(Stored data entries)
'''
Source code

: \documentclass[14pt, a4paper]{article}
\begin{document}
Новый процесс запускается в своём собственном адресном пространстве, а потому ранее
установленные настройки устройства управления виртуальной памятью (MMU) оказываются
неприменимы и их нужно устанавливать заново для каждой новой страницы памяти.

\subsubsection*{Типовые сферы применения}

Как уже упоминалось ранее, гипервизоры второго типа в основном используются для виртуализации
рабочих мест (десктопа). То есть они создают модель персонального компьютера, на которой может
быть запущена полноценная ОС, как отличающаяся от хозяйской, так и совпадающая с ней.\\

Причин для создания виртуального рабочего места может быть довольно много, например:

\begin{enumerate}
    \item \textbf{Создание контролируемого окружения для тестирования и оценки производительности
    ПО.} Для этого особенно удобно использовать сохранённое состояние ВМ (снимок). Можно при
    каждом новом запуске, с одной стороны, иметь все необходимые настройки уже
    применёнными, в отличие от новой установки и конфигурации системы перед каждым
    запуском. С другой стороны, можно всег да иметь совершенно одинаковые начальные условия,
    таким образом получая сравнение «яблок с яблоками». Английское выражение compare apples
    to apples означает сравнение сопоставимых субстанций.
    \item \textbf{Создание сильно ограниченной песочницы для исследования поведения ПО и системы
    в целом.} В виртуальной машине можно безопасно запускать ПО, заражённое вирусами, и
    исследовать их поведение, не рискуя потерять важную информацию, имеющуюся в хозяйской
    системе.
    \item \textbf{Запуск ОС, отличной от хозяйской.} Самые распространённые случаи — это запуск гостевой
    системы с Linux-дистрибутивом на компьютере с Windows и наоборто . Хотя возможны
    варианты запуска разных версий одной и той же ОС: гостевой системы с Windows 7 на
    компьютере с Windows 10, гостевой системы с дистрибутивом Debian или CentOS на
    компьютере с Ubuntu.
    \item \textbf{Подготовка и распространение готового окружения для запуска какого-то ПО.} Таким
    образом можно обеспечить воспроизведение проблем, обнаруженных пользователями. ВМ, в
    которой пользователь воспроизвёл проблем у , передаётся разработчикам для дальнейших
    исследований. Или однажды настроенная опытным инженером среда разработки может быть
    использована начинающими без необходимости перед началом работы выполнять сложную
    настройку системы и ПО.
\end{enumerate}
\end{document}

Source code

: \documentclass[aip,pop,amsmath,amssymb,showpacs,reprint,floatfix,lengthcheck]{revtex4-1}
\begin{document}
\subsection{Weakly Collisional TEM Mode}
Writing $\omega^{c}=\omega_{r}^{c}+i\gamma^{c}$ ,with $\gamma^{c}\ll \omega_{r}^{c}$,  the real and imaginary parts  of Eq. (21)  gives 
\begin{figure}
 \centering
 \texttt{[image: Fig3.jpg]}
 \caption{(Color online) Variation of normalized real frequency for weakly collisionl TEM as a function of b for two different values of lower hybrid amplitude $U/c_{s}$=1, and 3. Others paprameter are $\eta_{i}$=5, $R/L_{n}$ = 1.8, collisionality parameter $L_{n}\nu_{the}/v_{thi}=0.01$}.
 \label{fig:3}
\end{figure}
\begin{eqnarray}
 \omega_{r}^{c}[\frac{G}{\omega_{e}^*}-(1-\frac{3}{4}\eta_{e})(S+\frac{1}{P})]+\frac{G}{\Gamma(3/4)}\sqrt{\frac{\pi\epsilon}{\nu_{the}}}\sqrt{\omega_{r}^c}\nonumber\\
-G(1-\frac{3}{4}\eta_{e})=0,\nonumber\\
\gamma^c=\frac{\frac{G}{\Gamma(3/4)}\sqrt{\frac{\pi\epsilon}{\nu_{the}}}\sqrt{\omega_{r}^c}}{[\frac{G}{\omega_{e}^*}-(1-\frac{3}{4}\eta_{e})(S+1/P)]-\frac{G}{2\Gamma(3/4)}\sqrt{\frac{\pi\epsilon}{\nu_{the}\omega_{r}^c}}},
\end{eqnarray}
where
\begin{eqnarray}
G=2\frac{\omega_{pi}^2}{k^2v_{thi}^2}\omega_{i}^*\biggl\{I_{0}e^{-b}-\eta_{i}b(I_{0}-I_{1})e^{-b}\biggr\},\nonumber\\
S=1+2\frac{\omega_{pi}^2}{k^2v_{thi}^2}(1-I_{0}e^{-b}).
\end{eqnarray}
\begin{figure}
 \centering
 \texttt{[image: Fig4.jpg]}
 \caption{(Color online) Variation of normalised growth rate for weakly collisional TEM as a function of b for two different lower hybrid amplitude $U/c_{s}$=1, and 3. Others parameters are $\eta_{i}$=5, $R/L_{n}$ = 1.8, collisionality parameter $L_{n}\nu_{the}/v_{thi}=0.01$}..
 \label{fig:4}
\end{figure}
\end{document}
'''
'''
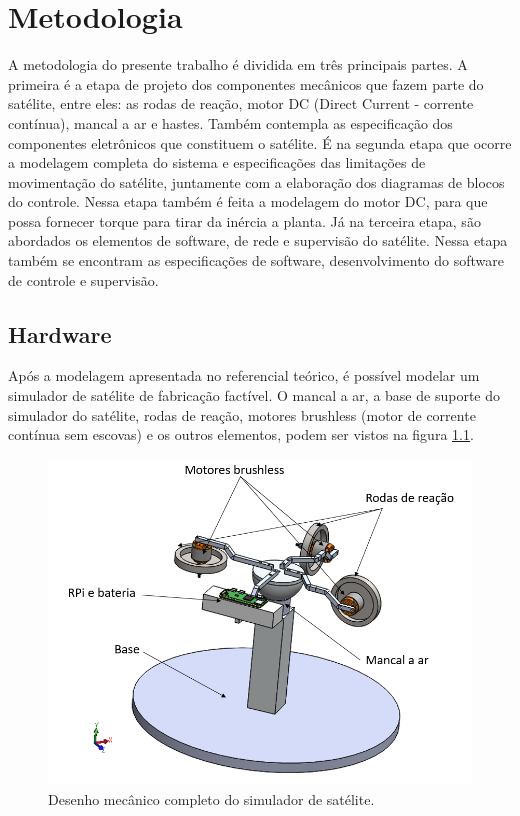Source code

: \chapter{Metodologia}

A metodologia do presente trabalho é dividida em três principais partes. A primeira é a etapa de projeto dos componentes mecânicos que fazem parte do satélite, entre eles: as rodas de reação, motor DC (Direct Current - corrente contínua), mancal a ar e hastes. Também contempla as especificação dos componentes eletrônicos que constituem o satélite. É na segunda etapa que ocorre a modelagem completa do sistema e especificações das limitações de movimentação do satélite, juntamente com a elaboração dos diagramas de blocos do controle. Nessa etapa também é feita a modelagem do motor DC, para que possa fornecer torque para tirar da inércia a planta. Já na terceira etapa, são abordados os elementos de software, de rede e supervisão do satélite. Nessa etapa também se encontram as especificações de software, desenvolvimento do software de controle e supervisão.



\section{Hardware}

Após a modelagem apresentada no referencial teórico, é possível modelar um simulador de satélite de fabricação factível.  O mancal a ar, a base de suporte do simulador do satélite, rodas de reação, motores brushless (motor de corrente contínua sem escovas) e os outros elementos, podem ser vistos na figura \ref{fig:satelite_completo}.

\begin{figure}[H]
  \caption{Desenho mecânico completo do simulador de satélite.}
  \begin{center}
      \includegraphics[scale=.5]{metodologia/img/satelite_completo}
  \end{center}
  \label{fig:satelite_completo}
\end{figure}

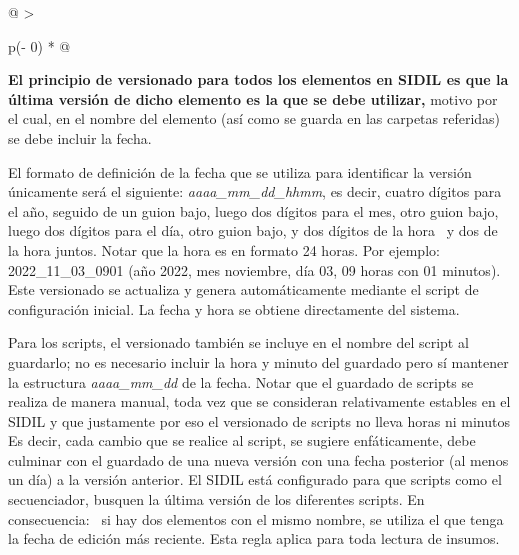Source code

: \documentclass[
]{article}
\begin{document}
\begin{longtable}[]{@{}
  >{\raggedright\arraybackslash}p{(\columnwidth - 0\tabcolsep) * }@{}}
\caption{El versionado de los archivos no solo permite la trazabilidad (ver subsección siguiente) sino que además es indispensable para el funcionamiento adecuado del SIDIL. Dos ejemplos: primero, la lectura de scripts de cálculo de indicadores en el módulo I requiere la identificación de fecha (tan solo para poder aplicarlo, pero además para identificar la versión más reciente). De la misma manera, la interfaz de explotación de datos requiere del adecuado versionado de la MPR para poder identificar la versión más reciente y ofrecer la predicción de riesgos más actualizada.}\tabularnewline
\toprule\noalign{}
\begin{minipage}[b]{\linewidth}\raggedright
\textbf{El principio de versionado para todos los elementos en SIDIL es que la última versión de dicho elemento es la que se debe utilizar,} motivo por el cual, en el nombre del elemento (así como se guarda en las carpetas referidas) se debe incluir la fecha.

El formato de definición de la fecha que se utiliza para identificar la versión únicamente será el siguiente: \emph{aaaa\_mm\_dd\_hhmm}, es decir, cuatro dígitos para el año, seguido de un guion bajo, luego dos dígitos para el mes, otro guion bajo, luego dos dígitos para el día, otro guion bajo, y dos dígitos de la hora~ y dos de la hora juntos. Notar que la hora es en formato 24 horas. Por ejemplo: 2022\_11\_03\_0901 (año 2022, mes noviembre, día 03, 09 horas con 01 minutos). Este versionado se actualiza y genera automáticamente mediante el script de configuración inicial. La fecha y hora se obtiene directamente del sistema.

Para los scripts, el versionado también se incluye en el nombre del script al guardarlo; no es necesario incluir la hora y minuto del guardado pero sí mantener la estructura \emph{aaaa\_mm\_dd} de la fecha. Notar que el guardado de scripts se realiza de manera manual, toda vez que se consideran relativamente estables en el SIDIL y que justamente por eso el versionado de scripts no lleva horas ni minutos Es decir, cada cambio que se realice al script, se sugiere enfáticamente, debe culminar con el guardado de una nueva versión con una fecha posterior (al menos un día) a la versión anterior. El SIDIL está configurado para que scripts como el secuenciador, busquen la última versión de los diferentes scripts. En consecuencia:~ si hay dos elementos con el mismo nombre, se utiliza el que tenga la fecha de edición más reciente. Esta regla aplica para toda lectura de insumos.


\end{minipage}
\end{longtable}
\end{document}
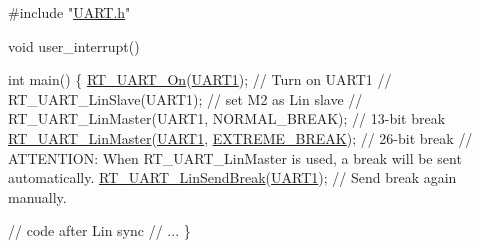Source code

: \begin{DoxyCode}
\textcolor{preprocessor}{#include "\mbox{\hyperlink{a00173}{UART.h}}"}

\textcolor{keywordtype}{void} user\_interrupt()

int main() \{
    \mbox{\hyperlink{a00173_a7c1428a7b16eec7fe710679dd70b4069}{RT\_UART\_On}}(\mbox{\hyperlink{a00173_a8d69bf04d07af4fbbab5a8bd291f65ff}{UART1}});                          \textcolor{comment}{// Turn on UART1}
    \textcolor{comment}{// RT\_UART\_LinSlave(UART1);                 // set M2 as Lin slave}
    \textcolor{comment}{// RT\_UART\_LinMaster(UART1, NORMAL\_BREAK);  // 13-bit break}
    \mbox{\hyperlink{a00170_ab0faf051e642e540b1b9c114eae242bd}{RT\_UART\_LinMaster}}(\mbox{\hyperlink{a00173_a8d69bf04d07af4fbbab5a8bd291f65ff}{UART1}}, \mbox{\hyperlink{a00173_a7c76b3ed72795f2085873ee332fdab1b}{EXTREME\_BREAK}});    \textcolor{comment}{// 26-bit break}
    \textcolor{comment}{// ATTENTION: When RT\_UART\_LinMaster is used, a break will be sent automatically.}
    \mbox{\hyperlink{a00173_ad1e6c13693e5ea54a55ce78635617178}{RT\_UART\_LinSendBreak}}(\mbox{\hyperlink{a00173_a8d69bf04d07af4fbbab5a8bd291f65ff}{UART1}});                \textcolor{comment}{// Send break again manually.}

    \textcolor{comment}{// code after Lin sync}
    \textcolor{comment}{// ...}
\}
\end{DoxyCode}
'''
§ What you have to do: Task for the records above: copy every line in which the word "проблем" occurs.

§ Solution:
    образом можно обеспечить воспроизведение проблем, обнаруженных пользователями. ВМ, в
    которой пользователь воспроизвёл проблем у , передаётся разработчикам для дальнейших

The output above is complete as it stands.